The unit sustained casualties, including one officer killed, at Paoli on September 21, at the Battle of Germantown when the left flank of the Continental Army's troops attacked the British center that was mistakenly fired on by other Continental Army troops. By the end of October, the unit had suffered substantially from all the fighting, including the loss of Major Williams who was captured at Germantown. Capt. Joseph Howell became acting regimental commander and the Second Pennsylvania Regiment numbered only 13 other officers and 74 enlisted men present for duty at the end of the month.

The few present were able to man a section of the army's first line of defense at Whitemarsh in early December, before moving with the rest of Washington's forces into the legendary winter encampment at Valley Forge. Here the regiment trained in Von Steuben's new manual of arms and brought itself up to strength.

With France entering the conflict on the side of the new United States in May, the British abandoned Philadelphia and moved across New Jersey to the more easily defended stronghold of New York City.

On June 19, 1778, the Continental Army left Valley Forge in pursuit and engaged the British in the Battle of Monmouth on an extremely hot June 28. Here the Second Pennsylvania served in a provisional brigade commanded by Lt. Col. Aaron Burr and made a charge from the American left flank into a British force trying to assault the American center. It halted the British attack but was itself compelled to retire under subsequent artillery fire. The regiment lost two men wounded in this action.

On July 1, 1778, the regiment absorbed the remainder of the 13th Pennsylvania Regiment, most of its men's enlistments having expired. The colonel of the 13th, 23-year-old Walter Stewart, became the Second's new commander. Joseph Howell Jr., previously a captain in Pennsylvania Musketry Battalion before being taken prisoner at the August 1776 Battle of Long Island, was appointed as regimental paymaster with the rank of major.
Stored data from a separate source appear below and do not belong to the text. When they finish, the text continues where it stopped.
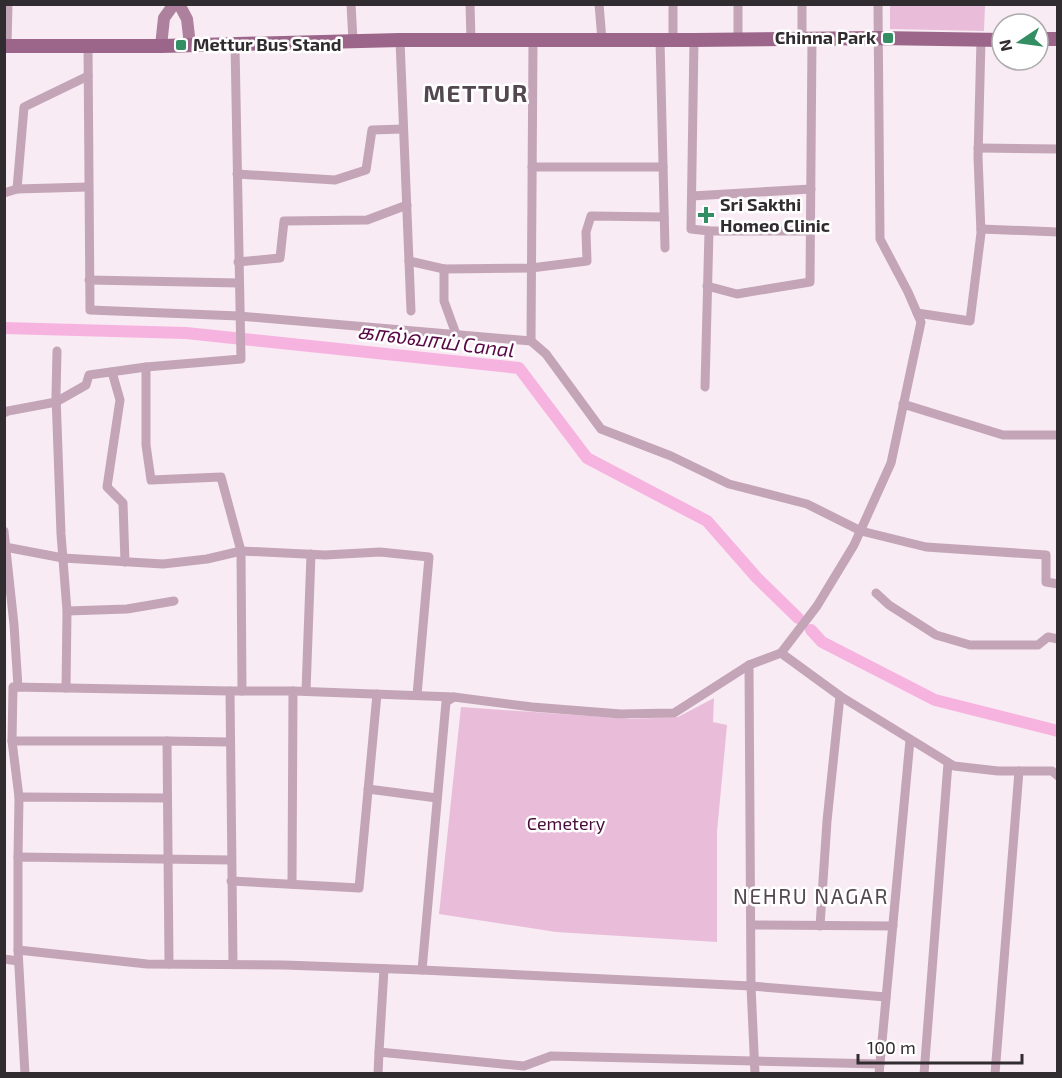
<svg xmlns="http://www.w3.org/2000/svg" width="1062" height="1078" font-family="'Exo 2','Noto Sans Tamil',sans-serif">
  <rect width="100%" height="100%" fill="#f8ebf3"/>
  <g fill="#e9bcd9">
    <path d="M 890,5 L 985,5 L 984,31 L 890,29 Z"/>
    <path d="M 714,698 L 713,722 L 727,725 L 717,832 L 717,942 L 556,932 L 439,914 L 461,707 L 632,719 L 678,717 Z"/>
  </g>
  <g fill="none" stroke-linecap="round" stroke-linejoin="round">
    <g stroke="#f7b3e0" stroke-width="12">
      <path d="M 4,328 L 186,333 L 519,368 L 587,458 L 707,521 L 757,578 L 798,618"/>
      <path d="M 811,630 L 822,642 L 935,700 L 1058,731"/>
    </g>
    <g stroke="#c4a5b8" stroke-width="9">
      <path d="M 351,4 L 353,41"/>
      <path d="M 470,4 L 471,40"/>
      <path d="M 599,4 L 602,40"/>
      <path d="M 673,4 L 673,40"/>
      <path d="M 802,4 L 802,39"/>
      <path d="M 400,40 L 411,311"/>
      <path d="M 660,40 L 665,248"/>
      <path d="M 694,40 L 691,229 L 709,231 L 705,387"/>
      <path d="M 738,40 L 738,4"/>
      <path d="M 7,46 L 8,4"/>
      <path d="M 88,47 L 90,310 L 239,316 L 531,341 L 546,354 L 601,429 L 671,456 L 729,484 L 807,504 L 861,531 L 926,547 L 1046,555 L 1046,582 L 1058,584"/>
      <path d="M 978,148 L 1058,149"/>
      <path d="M 532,167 L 663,167"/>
      <path d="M 237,174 L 335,180 L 366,170 L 372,130 L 403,129"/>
      <path d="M 17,189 L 24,107 L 88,76"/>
      <path d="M 4,193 L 17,189 L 88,187"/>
      <path d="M 692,196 L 811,189"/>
      <path d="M 981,229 L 1058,232"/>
      <path d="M 709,231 L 810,231"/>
      <path d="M 409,261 L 444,269 L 444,301 L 456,334"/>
      <path d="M 238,262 L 280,258 L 284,221 L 367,220 L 407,205"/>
      <path d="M 444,269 L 531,268 L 587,261 L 586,232 L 591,216 L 664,217"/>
      <path d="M 89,280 L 239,283"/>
      <path d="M 707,286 L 737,294 L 810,282 L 812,39"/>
      <path d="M 917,313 L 970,321 L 981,233 L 978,157 L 981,40"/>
      <path d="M 531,341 L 533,40"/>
      <path d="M 57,351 L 56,396 L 61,534 L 67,611 L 66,688"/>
      <path d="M 146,367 L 241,359 L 235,45"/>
      <path d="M 112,372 L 120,400 L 107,487 L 123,503 L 125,562"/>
      <path d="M 903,404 L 1003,435 L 1058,435"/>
      <path d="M 4,413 L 8,411 L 56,402 L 86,385 L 89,375 L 146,367 L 146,445 L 151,480 L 221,477 L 241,551 L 207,559 L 163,564 L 63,558 L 5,547"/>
      <path d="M 4,531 L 14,625 L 18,687"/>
      <path d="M 876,593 L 889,605 L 936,635 L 970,645 L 1038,645 L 1048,637 L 1058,639"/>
      <path d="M 67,611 L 127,609 L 174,601"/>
      <path d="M 781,653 L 817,606 L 854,545 L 891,463 L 921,322 L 908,292 L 880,239 L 878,4"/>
      <path d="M 781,653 L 840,696 L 954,766 L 998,771 L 1052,771 L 1058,776"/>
      <path d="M 749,665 L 751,986 L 755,1074"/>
      <path d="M 242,691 L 241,551 L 325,555 L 380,552 L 429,557 L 417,695"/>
      <path d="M 306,691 L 311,554"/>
      <path d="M 12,741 L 19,797"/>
      <path d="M 167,741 L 12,741 L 13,687 L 230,691"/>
      <path d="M 368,789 L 437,798"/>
      <path d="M 18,857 L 19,797 L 167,798"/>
      <path d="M 231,881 L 359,888 L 377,694"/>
      <path d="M 292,884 L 293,691"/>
      <path d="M 752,925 L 893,926"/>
      <path d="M 820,926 L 827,821 L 840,696"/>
      <path d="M 18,950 L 147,964 L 284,965 L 422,970 L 446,702 L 454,697 L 532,707 L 621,714 L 674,713 L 749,665 L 781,653"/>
      <path d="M 4,959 L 18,961"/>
      <path d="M 169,964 L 167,741 L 230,742"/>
      <path d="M 233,964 L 230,691 L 293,691 L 454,697"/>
      <path d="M 384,969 L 379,1052 L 524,1066 L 551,1056 L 880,1064"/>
      <path d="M 422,970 L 751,986 L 886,997"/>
      <path d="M 25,1074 L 18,950 L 18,857 L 231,860"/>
      <path d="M 378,1074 L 379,1052"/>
      <path d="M 879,1074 L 910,740"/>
      <path d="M 924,1074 L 948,763"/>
      <path d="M 995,1074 L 1019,771"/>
    </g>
    <g stroke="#ad819d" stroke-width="12">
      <path d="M 179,4 L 187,19 L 190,45"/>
      <path d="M 161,46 L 164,18 L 174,4"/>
    </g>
    <g stroke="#9b668a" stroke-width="14">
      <path d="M 1038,39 L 1058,39"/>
      <path d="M 4,46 L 161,46 L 400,40 L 694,40 L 879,38 L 1002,40"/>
    </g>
  </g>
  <g fill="#348e64" stroke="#fff" stroke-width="2">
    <rect x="882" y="32" width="12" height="12" rx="3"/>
    <rect x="175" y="39" width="12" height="12" rx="3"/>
    <path d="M703 206h6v6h6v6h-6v6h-6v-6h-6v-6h6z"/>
  </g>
  <g text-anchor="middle" stroke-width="5" stroke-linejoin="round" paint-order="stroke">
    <g font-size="18" font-weight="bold" fill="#312c2f" stroke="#fff" text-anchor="start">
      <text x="876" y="44" text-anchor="end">Chinna Park</text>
      <text x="193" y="51">Mettur Bus Stand</text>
      <text x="720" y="211">Sri Sakthi<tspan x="720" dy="21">Homeo Clinic</tspan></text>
    </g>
    <g font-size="18" fill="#480d39" stroke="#fff">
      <text x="566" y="830">Cemetery</text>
    </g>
    <g font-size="20" font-style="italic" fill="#580846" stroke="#fff">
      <text transform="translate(436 341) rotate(7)" y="7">கால்வாய் Canal</text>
    </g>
    <g font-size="21" letter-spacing="1.5" fill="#53484f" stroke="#fff">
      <text x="811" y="904">NEHRU NAGAR</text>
    </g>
    <g font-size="24" font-weight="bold" letter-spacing="1.5" fill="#53484f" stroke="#fff">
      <text x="476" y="102">METTUR</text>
    </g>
  </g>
  <rect width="1062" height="1078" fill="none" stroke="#312c2f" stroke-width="12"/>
  <g transform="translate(1020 42) rotate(257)"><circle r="28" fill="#ffffff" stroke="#adabac" stroke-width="1.5"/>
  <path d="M0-4.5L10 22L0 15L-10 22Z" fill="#348e64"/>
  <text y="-9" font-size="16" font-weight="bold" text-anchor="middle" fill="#312c2f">N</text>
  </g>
  <path d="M858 1054v9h164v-9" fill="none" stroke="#312c2f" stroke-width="3"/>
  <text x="867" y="1054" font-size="18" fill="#312c2f" stroke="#ffffff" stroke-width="4.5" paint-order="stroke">100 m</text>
</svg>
The young officer, nicknamed "The Irish Beauty" by the ladies of Philadelphia, was a close friend of Anthony Wayne's and was well acquainted with Washington. He was an able leader with a reputation of taking care of the welfare of his men. Diarist Joseph Plumb Martin described him as "an excellent officer, much beloved and respected by the troops of the Line he belonged to."

Under Stewart, the regiment operated along the New York-New Jersey border and moved to Middlebrook, New Jersey, in early December for the winter of 1778-79. There is no particular record that the unit was involved in any fighting that summer, but in October 1779, it had 452 officers and men with Wayne at West Point. From there it moved to Morristown, New Jersey, for the encampment in Jockey Hollow where it endured the most brutal winter of the 18th century.

When spring came, the regiment was again actively engaged in patrols and skirmishes with British forays from New York. On May 18, the unit lost a junior officer killed in a fight at Paramus. On June 7. it fought at Connecticut Farms and on June 21 was at "the blockhouse" at Bergen Heights, where it joined the First Pennsylvania Regiment in a gallant but futile headlong charge on a sturdy Loyalist fortification despite the attempts of the officers to restrain the men. Two lieutenants were mortally wounded here and a number of men killed.

On September 21, the regiment was in Hartford, Connecticut, with Wayne to greet French General Rochambeau. On September 25, it rushed from Tappan, New York, to West Point to reinforce the garrison there after Benedict Arnold's treachery was discovered.

In December, the 2nd Regiment returned to Morristown for another winter. On January 1, 1781, a mutiny of the Pennsylvania troops transpired. At first, the regiment refused to join the mutineers, but were finally forced to when the other troops threatened them at bayonet point and with artillery.

The resulting restructuring of the Pennsylvania Line perpetuated a 2nd Regiment among the state's six reorganized units, with Walter Stewart still in command. However, the men who remained in service were all redistributed among all these units and this establishment was mostly on paper.

The old 2nd Pennsylvania ceased to exist before the final campaign in Virginia and South Carolina, although former members of the regiment were battle casualties at Green Springs on July 6 and Yorktown in October.